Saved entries
:::::
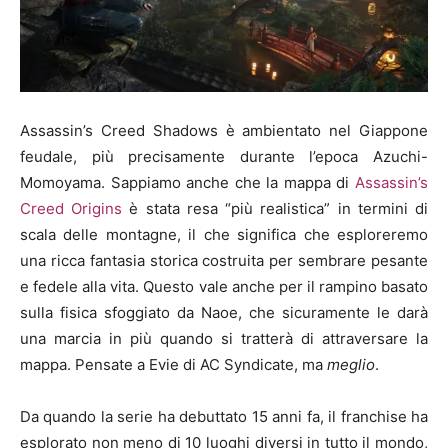
Assassin’s Creed Shadows è ambientato nel Giappone
feudale, più precisamente durante l’epoca Azuchi-
Momoyama. Sappiamo anche che la mappa di
Assassin’s
Creed Origins
è stata resa “più realistica” in termini di
scala delle montagne, il che significa che esploreremo
una ricca fantasia storica costruita per sembrare pesante
e fedele alla vita. Questo vale anche per il rampino basato
sulla fisica sfoggiato da Naoe, che sicuramente le darà
una marcia in più quando si tratterà di attraversare la
mappa. Pensate a Evie di AC Syndicate, ma
meglio
.
Da quando la serie ha debuttato 15 anni fa, il franchise ha
esplorato non meno di 10 luoghi diversi in tutto il mondo,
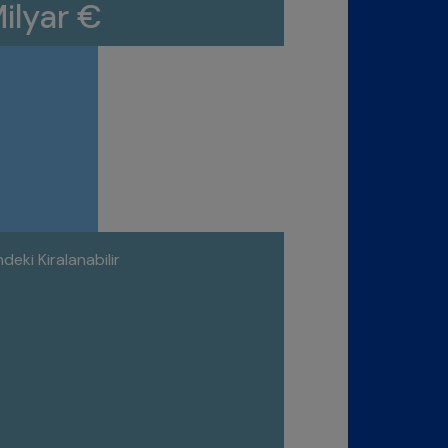
Milyar €
deki Kiralanabilir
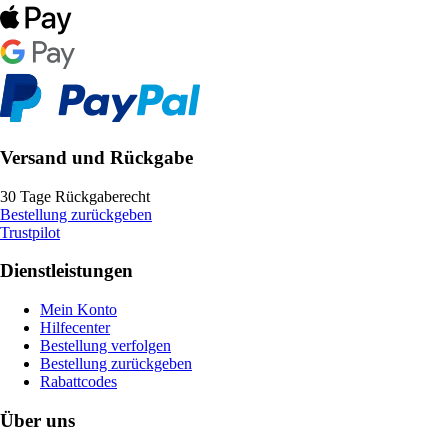
Versand und Rückgabe
30 Tage Rückgaberecht
Bestellung zurückgeben
Trustpilot
Dienstleistungen
Mein Konto
Hilfecenter
Bestellung verfolgen
Bestellung zurückgeben
Rabattcodes
Über uns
:::::
YOUR INSTRUCTIONS:
Reproduce the text of each of the rows above word for word, omitting the pictures from your answer.

OUTPUT:
Assassin’s Creed Shadows è ambientato nel Giappone
feudale, più precisamente durante l’epoca Azuchi-
Momoyama. Sappiamo anche che la mappa di
Assassin’s
Creed Origins
è stata resa “più realistica” in termini di
scala delle montagne, il che significa che esploreremo
una ricca fantasia storica costruita per sembrare pesante
e fedele alla vita. Questo vale anche per il rampino basato
sulla fisica sfoggiato da Naoe, che sicuramente le darà
una marcia in più quando si tratterà di attraversare la
mappa. Pensate a Evie di AC Syndicate, ma
meglio
.
Da quando la serie ha debuttato 15 anni fa, il franchise ha
esplorato non meno di 10 luoghi diversi in tutto il mondo,
Milyar €
deki Kiralanabilir
Versand und Rückgabe
30 Tage Rückgaberecht
Bestellung zurückgeben
Trustpilot
Dienstleistungen
Mein Konto
Hilfecenter
Bestellung verfolgen
Bestellung zurückgeben
Rabattcodes
Über uns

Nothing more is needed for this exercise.